Spartakist Nr. 174

November 2008

 

Vor 130 Jahren: Engels über kapitalistische Krisen

Die weltweite Finanzkrise vernichtet oder bedroht die Lebensgrundlagen unzähliger Menschen, während die kapitalistischen Regierungen den Banken die Milliarden nur so in den Rachen schmeißen. Reformisten und Pseudolinke jeder Couleur erheben jetzt besonders laut ihren üblichen Ruf: „Staat, greif (noch mehr) ein!“ Sie verbreiten die Illusion, wenn der Staat nur „sozial“ genug handle und Banken mehr oder vollständig verstaatliche, könne der Kapitalismus „reguliert“ werden. Aber dieser Staat ist nichts anderes als der geschäftsführende Ausschuss der Kapitalistenklasse, der samt Armee, Polizei und Justiz den Zweck erfüllt, das Privateigentum an Produktionsmitteln zu verteidigen. Schon vor nunmehr 130 Jahren hatte Friedrich Engels – zusammen mit Karl Marx Begründer des wissenschaftlichen Sozialismus, in seinen Worten „theoretischer Ausdruck der proletarischen Bewegung“ – das Wesen kapitalistischer Krisen erklärt.

In den Krisen kommt der Widerspruch zwischen gesellschaftlicher Produktion und kapitalistischer Aneignung zum gewaltsamen Ausbruch. Der Warenumlauf ist momentan vernichtet; das Zirkulationsmittel, das Geld, wird Zirkulationshindernis; alle Gesetze der Warenproduktion und Warenzirkulation werden auf den Kopf gestellt. Die ökonomische Kollision hat ihren Höhepunkt erreicht: die Produktionsweise rebelliert gegen die Austauschweise, die Produktivkräfte rebellieren gegen die Produktionsweise, der sie entwachsen sind.

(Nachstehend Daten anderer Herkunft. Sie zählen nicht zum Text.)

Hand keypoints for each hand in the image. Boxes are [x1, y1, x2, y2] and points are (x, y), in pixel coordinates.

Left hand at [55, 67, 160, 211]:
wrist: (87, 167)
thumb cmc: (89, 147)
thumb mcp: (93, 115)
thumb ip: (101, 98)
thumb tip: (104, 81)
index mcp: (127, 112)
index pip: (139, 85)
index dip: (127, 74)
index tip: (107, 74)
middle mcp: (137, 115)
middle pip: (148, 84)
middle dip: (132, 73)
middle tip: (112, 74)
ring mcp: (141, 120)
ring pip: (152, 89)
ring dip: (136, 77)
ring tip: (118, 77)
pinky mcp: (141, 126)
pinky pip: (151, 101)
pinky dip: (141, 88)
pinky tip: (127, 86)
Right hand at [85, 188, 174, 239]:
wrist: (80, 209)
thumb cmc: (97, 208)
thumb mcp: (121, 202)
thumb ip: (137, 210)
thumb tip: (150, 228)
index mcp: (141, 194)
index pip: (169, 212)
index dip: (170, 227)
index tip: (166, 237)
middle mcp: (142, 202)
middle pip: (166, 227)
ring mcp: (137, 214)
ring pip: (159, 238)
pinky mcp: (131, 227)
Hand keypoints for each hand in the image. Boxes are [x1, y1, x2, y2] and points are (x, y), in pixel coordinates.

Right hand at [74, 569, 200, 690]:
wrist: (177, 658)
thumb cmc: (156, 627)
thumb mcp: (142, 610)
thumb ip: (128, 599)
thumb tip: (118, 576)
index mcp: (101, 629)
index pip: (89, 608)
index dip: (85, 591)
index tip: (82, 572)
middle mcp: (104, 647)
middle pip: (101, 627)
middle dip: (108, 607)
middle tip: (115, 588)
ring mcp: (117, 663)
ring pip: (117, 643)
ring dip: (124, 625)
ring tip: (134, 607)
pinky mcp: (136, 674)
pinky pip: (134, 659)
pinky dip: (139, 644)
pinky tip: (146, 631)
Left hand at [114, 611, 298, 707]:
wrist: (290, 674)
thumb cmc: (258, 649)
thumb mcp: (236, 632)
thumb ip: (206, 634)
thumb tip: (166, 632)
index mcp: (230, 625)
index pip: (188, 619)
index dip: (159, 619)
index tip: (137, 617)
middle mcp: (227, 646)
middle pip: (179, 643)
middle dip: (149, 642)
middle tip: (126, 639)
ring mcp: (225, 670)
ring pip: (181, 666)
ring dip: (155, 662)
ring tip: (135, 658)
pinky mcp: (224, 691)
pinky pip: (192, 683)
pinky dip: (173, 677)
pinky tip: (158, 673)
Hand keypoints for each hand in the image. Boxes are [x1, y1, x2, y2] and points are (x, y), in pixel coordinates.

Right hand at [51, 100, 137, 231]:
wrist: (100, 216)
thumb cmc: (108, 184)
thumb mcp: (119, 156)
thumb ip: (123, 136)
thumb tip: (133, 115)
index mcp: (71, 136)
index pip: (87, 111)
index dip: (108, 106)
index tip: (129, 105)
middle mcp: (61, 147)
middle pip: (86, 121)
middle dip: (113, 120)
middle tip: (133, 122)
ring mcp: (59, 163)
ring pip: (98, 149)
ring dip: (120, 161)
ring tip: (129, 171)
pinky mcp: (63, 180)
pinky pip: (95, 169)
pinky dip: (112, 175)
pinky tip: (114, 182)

Die Tatsache, daß die gesellschaftliche Organisation der Produktion innerhalb der Fabrik sich zu dem Punkt entwickelt hat, wo sie unverträglich geworden ist mit der neben und über ihr bestehenden Anarchie der Produktion in der Gesellschaft – diese Tatsache wird den Kapitalisten selbst handgreiflich gemacht durch die gewaltsame Konzentration der Kapitale, die sich während der Krisen vollzieht vermittelst des Ruins vieler großen und noch mehr kleiner Kapitalisten. Der gesamte Mechanismus der kapitalistischen Produktionsweise versagt unter dem Druck der von ihr selbst erzeugten Produktivkräfte. Sie kann diese Masse von Produktionsmitteln nicht mehr alle in Kapital verwandeln; sie liegen brach, und ebendeshalb muss auch die industrielle Reservearmee brachliegen…

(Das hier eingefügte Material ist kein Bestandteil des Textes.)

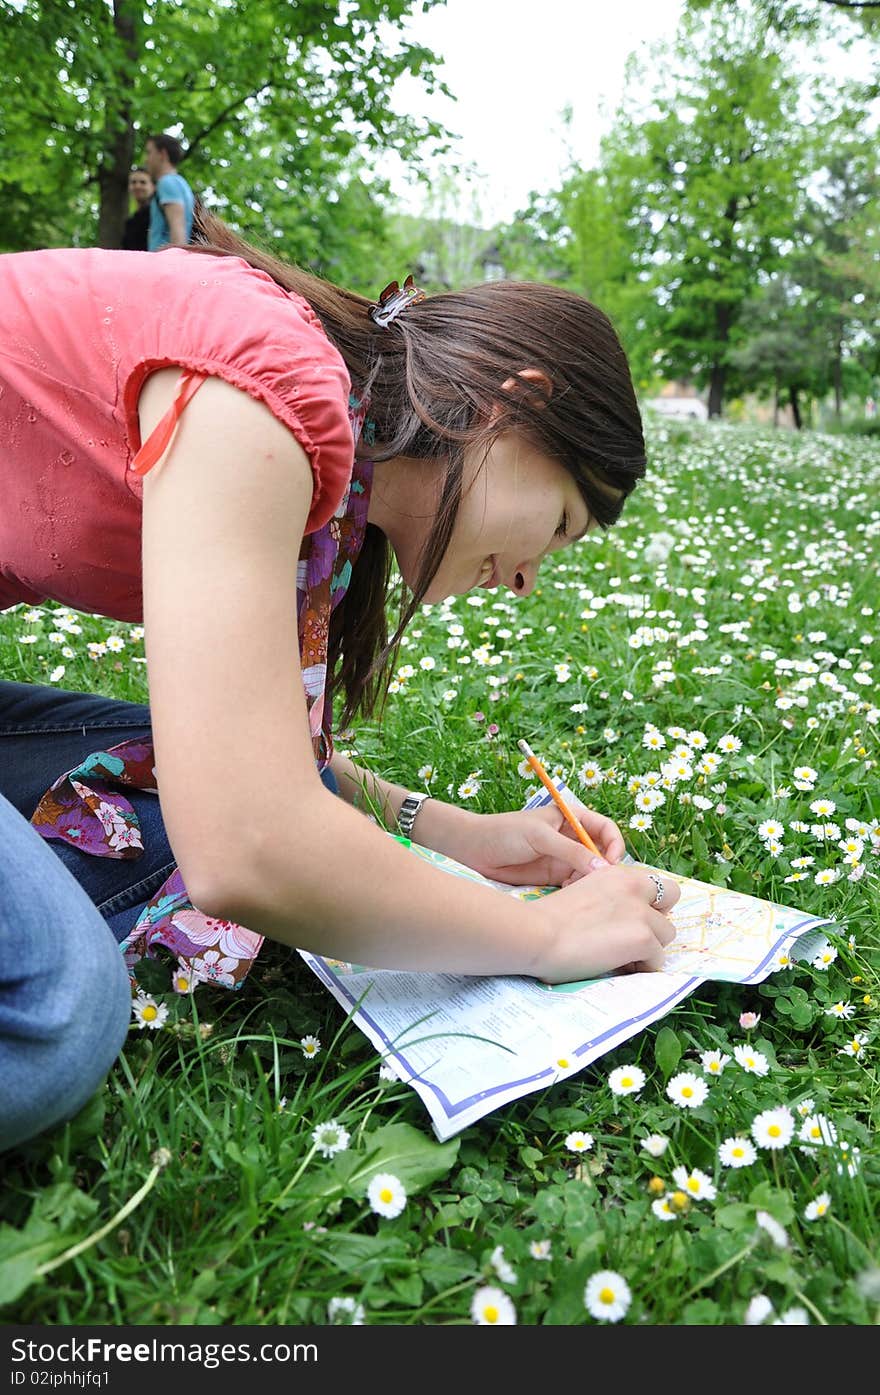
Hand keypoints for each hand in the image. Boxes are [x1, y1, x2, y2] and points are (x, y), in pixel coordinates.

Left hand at [423, 799, 625, 886]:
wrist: (473, 850)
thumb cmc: (504, 833)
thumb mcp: (540, 837)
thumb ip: (571, 851)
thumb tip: (602, 867)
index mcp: (571, 818)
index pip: (605, 829)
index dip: (614, 843)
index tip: (612, 861)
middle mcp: (571, 838)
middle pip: (602, 852)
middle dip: (605, 866)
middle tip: (602, 882)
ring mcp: (563, 858)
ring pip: (590, 871)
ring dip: (591, 880)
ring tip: (581, 888)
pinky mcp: (554, 877)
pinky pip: (576, 884)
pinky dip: (579, 890)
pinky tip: (569, 893)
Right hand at [525, 864, 681, 982]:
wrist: (536, 934)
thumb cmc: (546, 920)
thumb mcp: (581, 892)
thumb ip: (606, 898)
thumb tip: (618, 921)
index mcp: (615, 873)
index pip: (651, 881)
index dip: (645, 900)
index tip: (630, 918)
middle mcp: (633, 886)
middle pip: (672, 897)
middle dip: (659, 913)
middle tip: (636, 933)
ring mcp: (641, 912)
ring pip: (667, 932)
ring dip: (650, 946)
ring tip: (624, 956)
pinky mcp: (643, 938)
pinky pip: (658, 959)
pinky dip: (643, 968)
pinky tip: (620, 968)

Und der moderne Staat ist wieder nur die Organisation, welche sich die bürgerliche Gesellschaft gibt, um die allgemeinen äußern Bedingungen der kapitalistischen Produktionsweise aufrechtzuerhalten gegen Übergriffe, sowohl der Arbeiter wie der einzelnen Kapitalisten. Der moderne Staat, was auch seine Form, ist eine wesentlich kapitalistische Maschine, Staat der Kapitalisten, der ideelle Gesamtkapitalist. Je mehr Produktivkräfte er in sein Eigentum übernimmt, desto mehr wird er wirklicher Gesamtkapitalist, desto mehr Staatsbürger beutet er aus. Die Arbeiter bleiben Lohnarbeiter, Proletarier…

Mit der Besitzergreifung der Produktionsmittel durch die Gesellschaft ist die Warenproduktion beseitigt und damit die Herrschaft des Produkts über die Produzenten. Die Anarchie innerhalb der gesellschaftlichen Produktion wird ersetzt durch planmäßige bewusste Organisation… Die Gesetze ihres eignen gesellschaftlichen Tuns, die ihnen bisher als fremde, sie beherrschende Naturgesetze gegenüberstanden, werden dann von den Menschen mit voller Sachkenntnis angewandt und damit beherrscht. Die eigne Vergesellschaftung der Menschen, die ihnen bisher als von Natur und Geschichte oktroyiert gegenüberstand, wird jetzt ihre eigne freie Tat. Die objektiven, fremden Mächte, die bisher die Geschichte beherrschten, treten unter die Kontrolle der Menschen selbst. Erst von da an werden die Menschen ihre Geschichte mit vollem Bewusstsein selbst machen, erst von da an werden die von ihnen in Bewegung gesetzten gesellschaftlichen Ursachen vorwiegend und in stets steigendem Maße auch die von ihnen gewollten Wirkungen haben. Es ist der Sprung der Menschheit aus dem Reiche der Notwendigkeit in das Reich der Freiheit.

Diese weltbefreiende Tat durchzuführen, ist der geschichtliche Beruf des modernen Proletariats.